Our board-certified cardiovascular specialists offer consultation and treatments to patients with the peripheral arterial disease according to the stage and severity of the disease. There are two major goals of treatment for PAD-
Manage physical symptoms to return to normal activities without causing strain,
Terminate the progress of atherosclerosis throughout the body to reduce the chances of coronary artery diseases such as a stroke or a heart attack.
Our specialists may recommend lifestyle changes to manage physical symptoms and the progress of atherosclerosis if the peripheral artery disease is at an early stage. Medications may be recommended for managing the following conditions:
Cholesterol- Medications for lowering cholesterol levels, called a statin, can help reduce the risk of heart attack or stroke.
Diabetes- Patients already on medication for diabetes may need to alter dosage for controlling the progressive peripheral arterial disease.
Blood pressure- Patients with high blood pressure may be recommended medications to lower it.
Blood clots- Doctors may recommend medications that will ensure better flow of blood through the arteries and prevent blood clots.
Symptom relieving- Some specific drugs can help manage the symptoms of peripheral artery disease by increasing blood flow to the limbs, either by thinning the blood, widening the blood vessels, or both. Such medications are especially useful for treating leg pain.

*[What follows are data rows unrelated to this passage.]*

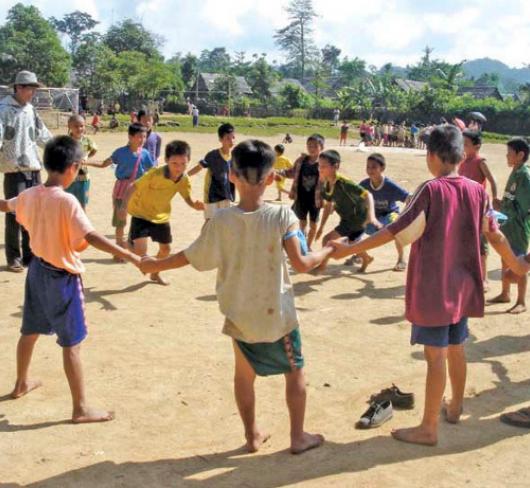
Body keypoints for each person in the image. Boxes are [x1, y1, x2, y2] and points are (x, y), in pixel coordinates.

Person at [329, 125, 529, 446]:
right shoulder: (477, 191)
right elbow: (494, 233)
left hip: (434, 291)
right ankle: (455, 407)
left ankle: (428, 428)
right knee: (457, 348)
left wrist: (350, 249)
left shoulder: (430, 190)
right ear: (461, 156)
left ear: (432, 156)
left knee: (435, 357)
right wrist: (518, 264)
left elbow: (395, 231)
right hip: (463, 287)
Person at [139, 139, 333, 454]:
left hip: (239, 313)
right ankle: (298, 437)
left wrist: (155, 264)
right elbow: (302, 262)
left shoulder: (221, 220)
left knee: (244, 376)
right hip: (277, 315)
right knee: (295, 371)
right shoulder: (283, 216)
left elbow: (191, 256)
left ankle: (252, 435)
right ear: (272, 178)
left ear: (231, 174)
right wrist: (328, 250)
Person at [0, 135, 140, 422]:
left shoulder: (30, 194)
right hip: (62, 278)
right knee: (71, 342)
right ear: (74, 167)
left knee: (29, 331)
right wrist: (132, 256)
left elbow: (5, 206)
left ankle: (20, 383)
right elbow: (90, 237)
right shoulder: (67, 201)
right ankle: (80, 408)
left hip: (37, 271)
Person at [128, 140, 204, 285]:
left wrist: (195, 205)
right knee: (140, 253)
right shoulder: (154, 174)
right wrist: (121, 207)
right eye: (175, 163)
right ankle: (129, 244)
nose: (179, 168)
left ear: (188, 162)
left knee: (166, 250)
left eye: (183, 164)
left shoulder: (184, 179)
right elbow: (133, 186)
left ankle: (155, 273)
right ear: (167, 160)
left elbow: (188, 198)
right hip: (141, 213)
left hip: (161, 216)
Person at [0, 70, 52, 272]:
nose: (32, 92)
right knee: (14, 213)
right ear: (18, 87)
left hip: (33, 168)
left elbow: (42, 136)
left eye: (34, 89)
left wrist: (62, 149)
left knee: (34, 214)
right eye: (30, 88)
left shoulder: (31, 110)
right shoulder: (3, 109)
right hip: (14, 170)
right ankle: (13, 257)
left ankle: (31, 254)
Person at [90, 123, 154, 251]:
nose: (142, 140)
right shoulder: (120, 152)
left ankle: (131, 247)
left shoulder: (145, 154)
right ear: (130, 137)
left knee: (138, 221)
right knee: (120, 222)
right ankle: (119, 250)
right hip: (121, 191)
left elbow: (152, 172)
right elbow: (104, 164)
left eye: (144, 137)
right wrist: (86, 162)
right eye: (139, 137)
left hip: (139, 190)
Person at [315, 150, 378, 273]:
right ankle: (367, 258)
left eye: (323, 166)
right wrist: (321, 227)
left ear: (336, 166)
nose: (320, 169)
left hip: (358, 218)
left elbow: (367, 194)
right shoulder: (326, 183)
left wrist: (371, 216)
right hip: (346, 219)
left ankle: (322, 266)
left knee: (329, 240)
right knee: (352, 244)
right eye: (319, 166)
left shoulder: (344, 182)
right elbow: (328, 206)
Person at [488, 138, 530, 314]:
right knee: (505, 256)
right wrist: (500, 205)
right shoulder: (515, 171)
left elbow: (524, 207)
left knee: (520, 260)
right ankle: (505, 293)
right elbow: (511, 199)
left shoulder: (524, 176)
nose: (506, 155)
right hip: (507, 224)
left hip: (518, 227)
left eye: (509, 152)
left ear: (520, 155)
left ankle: (521, 301)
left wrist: (506, 211)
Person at [459, 130, 500, 290]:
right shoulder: (461, 161)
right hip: (464, 207)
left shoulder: (480, 161)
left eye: (466, 144)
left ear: (476, 146)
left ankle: (484, 279)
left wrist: (495, 197)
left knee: (481, 243)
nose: (463, 146)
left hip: (479, 208)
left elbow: (492, 179)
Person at [359, 153, 411, 271]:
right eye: (368, 167)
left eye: (374, 167)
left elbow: (407, 197)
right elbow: (354, 197)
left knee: (396, 226)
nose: (370, 170)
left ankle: (401, 259)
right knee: (354, 227)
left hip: (389, 214)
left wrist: (405, 215)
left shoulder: (390, 185)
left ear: (382, 168)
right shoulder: (364, 184)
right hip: (373, 217)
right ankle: (360, 254)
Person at [278, 134, 325, 250]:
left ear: (322, 147)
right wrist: (279, 173)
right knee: (302, 223)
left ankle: (308, 246)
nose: (311, 148)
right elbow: (292, 172)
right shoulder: (301, 161)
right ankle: (303, 245)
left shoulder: (324, 164)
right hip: (301, 197)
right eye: (309, 146)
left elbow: (331, 180)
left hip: (316, 200)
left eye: (315, 146)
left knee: (313, 225)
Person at [188, 123, 236, 220]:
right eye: (228, 138)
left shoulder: (234, 157)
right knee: (209, 223)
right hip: (212, 196)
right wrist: (185, 176)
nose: (232, 141)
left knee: (224, 223)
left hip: (227, 195)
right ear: (220, 140)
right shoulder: (213, 155)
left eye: (233, 137)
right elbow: (199, 167)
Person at [64, 114, 98, 210]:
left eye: (81, 126)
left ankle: (81, 223)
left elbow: (94, 149)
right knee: (68, 204)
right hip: (68, 178)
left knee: (82, 205)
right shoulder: (66, 141)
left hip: (83, 178)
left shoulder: (87, 140)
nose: (79, 129)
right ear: (69, 127)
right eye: (76, 126)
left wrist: (87, 157)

In some cases where the peripheral artery disease is causing claudication, surgical treatment may be required, which may include:
During angioplasty, a catheter is inserted into the blood vessel with a balloon attached to its top which inflates and widens the artery along with flattening the plaque. A stent may also be placed along with this procedure to keep the artery wide open for unhindered blood flow.
The surgeon may create a path around the blocked artery by using the patient's blood vessel from another part of the body or by using a synthetic graft for providing an alternate channel for blood flow.
If a blood clot is the reason for a blocked artery, clot-dissolving medication can help open up the artery.